--- Your assignment ---
Every line that contains the word "lines" should be copied from the records below.

(Records for processing Opens)

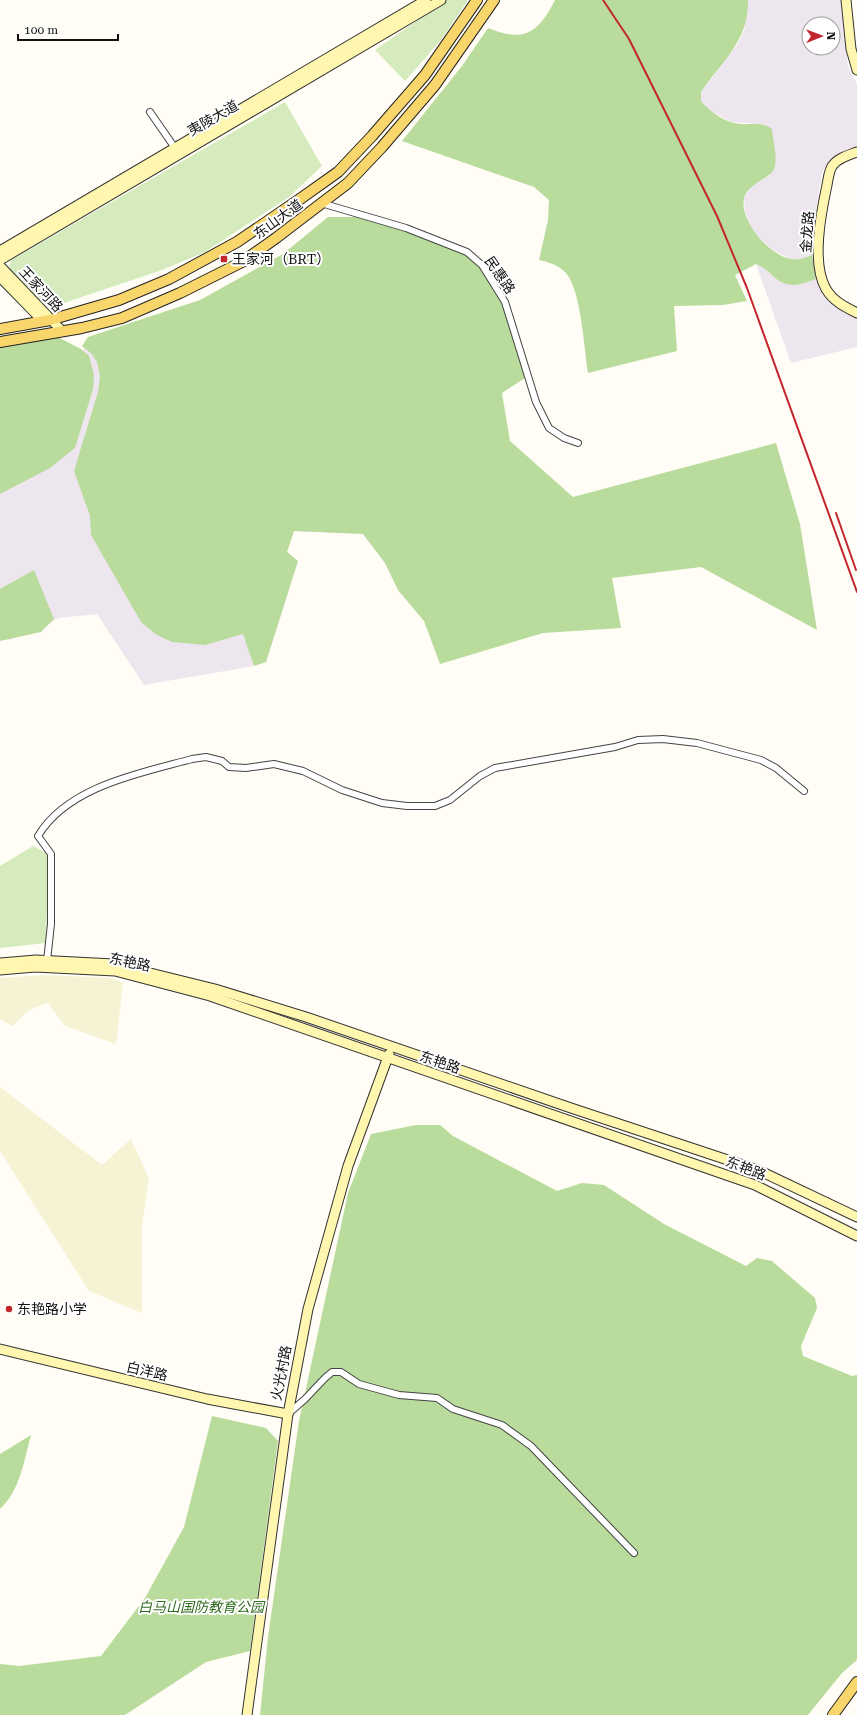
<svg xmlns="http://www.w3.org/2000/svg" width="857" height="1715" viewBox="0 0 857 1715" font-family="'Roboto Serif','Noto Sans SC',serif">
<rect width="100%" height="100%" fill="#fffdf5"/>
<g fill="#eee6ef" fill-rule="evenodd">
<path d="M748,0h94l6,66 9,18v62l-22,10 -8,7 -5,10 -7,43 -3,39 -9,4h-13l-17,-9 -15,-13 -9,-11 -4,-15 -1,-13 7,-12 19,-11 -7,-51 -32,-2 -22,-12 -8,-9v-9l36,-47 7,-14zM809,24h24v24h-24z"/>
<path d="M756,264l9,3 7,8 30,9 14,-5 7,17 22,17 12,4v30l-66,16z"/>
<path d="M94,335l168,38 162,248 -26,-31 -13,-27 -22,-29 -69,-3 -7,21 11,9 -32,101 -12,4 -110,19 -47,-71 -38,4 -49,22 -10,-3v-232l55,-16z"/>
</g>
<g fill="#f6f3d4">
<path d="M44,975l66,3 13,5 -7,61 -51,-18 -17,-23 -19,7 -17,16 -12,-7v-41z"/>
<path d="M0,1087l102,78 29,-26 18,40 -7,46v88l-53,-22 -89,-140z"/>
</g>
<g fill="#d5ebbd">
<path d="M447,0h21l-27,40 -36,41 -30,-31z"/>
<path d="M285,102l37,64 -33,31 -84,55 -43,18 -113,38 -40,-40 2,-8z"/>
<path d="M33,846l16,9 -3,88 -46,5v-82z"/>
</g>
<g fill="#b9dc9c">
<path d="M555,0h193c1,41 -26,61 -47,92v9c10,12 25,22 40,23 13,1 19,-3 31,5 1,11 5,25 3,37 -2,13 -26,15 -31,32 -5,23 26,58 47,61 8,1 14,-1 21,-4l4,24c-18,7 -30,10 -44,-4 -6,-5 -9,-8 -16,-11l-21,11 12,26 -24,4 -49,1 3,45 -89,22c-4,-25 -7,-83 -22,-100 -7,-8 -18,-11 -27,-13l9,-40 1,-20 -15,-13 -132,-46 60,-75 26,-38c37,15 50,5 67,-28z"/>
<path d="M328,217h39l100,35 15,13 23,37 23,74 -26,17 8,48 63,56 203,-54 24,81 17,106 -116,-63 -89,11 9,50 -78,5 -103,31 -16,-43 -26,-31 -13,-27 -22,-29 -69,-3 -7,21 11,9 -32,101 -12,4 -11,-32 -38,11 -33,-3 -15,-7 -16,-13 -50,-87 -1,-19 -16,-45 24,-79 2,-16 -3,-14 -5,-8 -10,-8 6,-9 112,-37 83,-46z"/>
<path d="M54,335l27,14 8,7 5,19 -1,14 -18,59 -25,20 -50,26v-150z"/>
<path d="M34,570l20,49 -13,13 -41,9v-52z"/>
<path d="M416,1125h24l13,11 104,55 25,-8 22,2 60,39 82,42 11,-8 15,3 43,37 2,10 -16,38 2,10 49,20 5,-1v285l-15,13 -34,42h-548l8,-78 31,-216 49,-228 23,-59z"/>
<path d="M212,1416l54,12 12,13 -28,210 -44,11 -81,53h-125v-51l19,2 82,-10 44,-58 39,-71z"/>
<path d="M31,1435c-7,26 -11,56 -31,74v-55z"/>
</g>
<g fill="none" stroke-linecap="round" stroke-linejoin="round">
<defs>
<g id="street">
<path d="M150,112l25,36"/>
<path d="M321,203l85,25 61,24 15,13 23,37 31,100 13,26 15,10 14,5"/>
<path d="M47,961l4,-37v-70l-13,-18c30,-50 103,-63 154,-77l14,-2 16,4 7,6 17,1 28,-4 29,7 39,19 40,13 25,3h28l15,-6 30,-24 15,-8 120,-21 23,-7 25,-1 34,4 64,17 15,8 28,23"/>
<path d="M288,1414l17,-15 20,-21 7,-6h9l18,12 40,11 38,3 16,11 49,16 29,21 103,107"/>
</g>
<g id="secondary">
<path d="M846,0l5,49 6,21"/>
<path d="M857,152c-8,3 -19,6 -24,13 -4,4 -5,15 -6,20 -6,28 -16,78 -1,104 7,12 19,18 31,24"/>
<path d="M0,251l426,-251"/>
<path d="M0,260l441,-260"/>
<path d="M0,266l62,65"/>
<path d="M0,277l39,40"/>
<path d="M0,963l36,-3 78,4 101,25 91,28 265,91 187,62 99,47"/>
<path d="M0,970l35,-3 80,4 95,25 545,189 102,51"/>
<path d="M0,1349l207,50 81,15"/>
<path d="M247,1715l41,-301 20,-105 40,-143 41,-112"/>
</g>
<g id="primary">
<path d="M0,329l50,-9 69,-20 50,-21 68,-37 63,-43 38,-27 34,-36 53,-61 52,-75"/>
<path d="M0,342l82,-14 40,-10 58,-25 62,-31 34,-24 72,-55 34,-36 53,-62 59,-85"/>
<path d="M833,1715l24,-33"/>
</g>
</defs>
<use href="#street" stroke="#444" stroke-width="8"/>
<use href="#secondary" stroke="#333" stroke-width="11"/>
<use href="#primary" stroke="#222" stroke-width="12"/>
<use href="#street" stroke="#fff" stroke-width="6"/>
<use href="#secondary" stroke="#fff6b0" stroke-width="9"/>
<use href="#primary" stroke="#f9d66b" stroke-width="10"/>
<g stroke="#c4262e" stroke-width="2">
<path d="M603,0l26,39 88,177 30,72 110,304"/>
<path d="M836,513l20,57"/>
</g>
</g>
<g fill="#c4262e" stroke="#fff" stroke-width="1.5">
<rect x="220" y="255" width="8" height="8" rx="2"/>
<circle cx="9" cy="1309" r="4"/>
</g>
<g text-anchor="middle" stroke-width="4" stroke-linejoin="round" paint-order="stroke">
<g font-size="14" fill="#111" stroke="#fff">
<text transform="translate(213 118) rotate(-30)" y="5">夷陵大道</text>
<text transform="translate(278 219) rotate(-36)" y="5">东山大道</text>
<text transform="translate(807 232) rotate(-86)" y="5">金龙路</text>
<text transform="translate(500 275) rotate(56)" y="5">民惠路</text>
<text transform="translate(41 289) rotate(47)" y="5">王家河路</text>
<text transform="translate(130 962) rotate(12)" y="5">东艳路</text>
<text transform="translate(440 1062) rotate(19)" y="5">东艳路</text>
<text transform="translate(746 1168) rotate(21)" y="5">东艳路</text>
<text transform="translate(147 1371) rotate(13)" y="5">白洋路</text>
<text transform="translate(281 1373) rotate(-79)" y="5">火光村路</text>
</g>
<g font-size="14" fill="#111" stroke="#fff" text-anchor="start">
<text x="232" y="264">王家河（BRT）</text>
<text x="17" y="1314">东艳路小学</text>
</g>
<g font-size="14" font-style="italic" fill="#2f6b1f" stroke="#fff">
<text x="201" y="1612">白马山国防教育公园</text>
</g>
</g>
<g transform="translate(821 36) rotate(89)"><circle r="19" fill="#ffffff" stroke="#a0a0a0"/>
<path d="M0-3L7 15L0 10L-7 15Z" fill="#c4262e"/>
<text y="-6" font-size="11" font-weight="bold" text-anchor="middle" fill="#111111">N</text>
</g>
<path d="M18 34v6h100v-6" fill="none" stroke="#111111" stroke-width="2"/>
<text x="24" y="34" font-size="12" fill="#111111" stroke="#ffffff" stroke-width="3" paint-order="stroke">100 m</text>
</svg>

(Records for processing Closes)
(Records for processing Opens)

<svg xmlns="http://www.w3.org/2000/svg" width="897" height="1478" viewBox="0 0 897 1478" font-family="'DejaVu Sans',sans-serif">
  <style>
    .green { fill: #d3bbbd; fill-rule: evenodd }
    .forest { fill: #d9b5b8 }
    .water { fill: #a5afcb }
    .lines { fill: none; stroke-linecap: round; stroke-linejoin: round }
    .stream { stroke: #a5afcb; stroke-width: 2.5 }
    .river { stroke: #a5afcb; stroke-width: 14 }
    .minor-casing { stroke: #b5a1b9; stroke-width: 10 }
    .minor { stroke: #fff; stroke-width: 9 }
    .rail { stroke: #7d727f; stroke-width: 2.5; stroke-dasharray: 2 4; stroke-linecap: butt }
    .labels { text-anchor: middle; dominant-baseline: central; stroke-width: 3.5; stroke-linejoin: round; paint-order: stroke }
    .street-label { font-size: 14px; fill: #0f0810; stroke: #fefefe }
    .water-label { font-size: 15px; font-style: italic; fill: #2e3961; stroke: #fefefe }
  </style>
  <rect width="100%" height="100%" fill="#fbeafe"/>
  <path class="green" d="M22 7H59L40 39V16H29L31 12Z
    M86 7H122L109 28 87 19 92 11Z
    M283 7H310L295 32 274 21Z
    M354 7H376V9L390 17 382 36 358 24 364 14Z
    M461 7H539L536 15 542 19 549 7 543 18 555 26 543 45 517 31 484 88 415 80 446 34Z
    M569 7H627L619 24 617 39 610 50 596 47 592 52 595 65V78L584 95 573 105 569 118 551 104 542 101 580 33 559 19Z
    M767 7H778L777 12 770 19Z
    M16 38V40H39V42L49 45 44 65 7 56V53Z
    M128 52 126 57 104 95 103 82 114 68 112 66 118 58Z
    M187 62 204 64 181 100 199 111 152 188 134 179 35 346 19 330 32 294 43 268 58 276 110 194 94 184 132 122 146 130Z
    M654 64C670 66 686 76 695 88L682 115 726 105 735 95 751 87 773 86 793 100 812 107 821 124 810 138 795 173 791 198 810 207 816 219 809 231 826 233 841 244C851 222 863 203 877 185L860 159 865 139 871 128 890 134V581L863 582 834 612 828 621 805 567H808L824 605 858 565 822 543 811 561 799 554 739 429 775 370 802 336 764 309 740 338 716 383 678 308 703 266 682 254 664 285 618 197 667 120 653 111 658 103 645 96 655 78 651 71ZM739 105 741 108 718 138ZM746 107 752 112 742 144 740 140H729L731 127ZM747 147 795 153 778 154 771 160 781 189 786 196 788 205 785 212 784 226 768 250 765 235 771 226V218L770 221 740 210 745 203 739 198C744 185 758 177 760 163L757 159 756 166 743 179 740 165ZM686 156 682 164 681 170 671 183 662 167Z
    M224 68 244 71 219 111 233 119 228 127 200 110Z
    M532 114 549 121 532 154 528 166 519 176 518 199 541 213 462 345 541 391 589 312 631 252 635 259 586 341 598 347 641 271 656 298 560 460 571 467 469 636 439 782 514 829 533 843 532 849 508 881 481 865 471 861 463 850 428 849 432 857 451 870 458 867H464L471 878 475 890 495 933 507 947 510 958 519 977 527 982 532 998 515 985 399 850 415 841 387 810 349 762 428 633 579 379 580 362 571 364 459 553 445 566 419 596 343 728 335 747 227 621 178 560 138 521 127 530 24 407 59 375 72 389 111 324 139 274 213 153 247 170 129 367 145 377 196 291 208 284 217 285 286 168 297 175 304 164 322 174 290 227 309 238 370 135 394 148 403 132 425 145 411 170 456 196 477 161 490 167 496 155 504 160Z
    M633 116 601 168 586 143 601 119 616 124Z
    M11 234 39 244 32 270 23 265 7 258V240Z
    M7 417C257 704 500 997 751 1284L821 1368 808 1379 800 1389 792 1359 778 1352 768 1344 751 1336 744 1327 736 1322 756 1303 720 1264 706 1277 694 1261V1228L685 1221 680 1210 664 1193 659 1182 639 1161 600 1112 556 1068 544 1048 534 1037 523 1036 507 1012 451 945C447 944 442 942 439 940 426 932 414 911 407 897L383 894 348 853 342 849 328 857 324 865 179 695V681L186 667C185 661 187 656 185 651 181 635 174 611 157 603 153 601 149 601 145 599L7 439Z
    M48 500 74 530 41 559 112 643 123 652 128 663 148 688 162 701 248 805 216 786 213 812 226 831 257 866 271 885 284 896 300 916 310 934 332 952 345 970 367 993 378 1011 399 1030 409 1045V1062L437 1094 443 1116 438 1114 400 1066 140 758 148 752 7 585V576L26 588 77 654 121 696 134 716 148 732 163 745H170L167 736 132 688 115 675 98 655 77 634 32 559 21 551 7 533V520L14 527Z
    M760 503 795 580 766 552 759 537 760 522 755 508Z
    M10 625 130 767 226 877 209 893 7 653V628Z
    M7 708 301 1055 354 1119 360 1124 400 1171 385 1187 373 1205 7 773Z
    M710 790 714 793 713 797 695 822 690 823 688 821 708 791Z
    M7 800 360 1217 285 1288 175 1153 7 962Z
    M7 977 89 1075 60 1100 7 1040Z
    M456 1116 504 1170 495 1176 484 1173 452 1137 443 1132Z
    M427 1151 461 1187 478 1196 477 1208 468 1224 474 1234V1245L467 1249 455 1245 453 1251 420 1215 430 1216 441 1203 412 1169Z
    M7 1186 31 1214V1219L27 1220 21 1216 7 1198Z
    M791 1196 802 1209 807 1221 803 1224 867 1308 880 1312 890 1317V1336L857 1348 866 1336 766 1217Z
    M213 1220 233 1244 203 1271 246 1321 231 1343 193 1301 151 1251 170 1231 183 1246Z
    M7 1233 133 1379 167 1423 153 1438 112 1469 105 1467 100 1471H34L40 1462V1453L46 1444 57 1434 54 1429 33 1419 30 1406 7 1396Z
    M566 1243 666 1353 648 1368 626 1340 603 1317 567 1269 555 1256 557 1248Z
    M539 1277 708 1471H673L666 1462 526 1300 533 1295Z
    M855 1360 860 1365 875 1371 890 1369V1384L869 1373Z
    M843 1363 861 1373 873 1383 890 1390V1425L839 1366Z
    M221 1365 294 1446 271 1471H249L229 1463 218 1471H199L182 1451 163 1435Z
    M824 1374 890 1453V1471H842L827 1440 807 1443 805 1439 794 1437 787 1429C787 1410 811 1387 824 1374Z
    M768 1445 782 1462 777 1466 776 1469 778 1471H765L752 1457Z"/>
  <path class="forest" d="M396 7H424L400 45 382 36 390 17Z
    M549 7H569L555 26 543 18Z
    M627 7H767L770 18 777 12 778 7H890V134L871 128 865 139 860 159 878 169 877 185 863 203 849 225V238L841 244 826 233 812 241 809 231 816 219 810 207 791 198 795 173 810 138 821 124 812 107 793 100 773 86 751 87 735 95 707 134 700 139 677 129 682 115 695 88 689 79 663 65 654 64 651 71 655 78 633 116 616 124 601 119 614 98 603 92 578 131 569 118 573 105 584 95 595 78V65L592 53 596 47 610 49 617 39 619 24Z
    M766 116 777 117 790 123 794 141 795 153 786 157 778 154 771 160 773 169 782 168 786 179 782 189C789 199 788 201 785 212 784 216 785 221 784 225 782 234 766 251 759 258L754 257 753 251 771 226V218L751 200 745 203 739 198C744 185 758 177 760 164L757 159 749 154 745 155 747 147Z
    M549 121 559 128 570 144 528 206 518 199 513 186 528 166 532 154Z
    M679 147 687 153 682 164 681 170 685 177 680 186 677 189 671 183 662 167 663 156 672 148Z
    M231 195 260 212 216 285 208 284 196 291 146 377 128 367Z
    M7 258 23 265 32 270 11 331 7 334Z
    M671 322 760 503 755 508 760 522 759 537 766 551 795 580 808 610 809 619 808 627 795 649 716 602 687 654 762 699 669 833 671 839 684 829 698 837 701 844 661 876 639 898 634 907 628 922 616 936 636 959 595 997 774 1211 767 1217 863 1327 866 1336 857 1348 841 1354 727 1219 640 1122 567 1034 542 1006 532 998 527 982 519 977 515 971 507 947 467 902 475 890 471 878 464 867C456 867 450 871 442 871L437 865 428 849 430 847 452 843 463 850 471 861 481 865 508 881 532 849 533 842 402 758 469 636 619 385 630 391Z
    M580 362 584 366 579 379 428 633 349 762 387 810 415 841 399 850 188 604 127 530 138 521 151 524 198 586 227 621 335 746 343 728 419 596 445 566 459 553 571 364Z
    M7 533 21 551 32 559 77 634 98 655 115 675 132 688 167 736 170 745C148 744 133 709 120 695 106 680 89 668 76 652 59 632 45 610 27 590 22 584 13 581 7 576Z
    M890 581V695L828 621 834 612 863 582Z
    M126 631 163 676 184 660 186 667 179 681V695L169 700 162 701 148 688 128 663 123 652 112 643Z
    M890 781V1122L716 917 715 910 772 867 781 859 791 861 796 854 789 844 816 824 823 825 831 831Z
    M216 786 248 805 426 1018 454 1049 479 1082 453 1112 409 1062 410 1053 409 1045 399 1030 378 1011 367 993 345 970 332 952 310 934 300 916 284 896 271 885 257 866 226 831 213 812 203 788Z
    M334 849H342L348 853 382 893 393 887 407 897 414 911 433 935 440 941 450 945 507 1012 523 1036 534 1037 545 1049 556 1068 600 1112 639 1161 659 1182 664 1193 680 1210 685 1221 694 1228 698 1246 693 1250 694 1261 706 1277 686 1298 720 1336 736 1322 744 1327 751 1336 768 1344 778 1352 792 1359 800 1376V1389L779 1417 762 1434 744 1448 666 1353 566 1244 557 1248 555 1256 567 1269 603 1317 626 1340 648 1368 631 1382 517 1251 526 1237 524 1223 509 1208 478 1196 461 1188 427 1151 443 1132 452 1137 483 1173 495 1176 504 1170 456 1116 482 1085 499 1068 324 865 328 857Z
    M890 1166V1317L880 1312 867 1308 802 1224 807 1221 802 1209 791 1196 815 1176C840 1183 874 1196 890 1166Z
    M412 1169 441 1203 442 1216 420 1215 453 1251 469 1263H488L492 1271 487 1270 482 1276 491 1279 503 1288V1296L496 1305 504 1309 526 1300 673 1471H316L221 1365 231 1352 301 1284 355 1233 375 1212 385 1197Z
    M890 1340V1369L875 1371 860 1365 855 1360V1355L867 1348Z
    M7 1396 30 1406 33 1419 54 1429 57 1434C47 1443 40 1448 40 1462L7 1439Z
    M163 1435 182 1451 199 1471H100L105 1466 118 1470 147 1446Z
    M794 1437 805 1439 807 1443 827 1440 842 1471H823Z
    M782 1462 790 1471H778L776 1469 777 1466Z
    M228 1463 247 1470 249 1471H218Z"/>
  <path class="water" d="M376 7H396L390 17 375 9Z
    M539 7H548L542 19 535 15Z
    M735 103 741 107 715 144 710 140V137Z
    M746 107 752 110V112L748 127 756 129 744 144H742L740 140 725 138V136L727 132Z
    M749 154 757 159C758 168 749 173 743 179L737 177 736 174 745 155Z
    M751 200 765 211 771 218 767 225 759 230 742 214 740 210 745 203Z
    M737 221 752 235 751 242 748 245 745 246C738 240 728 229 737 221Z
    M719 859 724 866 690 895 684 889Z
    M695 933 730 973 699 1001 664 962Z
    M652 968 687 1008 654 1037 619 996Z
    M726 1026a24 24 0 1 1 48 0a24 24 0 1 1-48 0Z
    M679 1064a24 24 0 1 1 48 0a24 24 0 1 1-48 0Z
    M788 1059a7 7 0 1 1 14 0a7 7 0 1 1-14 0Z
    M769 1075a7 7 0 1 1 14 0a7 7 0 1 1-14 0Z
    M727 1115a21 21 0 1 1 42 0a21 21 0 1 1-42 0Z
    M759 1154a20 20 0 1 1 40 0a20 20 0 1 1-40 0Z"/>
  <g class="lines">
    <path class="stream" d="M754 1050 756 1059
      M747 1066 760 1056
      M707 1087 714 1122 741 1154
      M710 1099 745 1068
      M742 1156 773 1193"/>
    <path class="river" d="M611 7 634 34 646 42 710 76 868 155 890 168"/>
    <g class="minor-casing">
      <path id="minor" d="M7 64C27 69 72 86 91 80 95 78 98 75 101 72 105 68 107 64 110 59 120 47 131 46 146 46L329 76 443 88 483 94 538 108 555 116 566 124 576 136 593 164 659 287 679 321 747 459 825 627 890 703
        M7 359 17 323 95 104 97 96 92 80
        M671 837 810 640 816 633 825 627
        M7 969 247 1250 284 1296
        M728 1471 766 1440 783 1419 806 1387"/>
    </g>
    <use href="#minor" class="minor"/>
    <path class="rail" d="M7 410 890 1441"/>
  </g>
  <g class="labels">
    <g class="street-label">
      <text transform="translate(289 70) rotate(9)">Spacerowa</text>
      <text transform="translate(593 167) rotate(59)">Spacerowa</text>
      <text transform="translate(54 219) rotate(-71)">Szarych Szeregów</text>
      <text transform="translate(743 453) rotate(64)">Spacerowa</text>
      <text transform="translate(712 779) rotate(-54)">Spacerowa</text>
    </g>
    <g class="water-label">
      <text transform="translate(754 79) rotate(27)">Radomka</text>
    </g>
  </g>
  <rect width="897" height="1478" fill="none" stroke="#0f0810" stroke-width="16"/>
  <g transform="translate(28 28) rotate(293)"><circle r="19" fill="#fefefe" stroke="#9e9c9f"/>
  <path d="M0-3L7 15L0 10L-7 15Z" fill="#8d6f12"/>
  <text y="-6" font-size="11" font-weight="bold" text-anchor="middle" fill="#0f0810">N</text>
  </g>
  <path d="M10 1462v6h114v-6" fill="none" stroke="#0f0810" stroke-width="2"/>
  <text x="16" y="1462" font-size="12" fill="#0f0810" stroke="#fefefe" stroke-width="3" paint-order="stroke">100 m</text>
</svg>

(Records for processing Closes)

--- Solution to this task ---
    .lines { fill: none; stroke-linecap: round; stroke-linejoin: round }
  <g class="lines">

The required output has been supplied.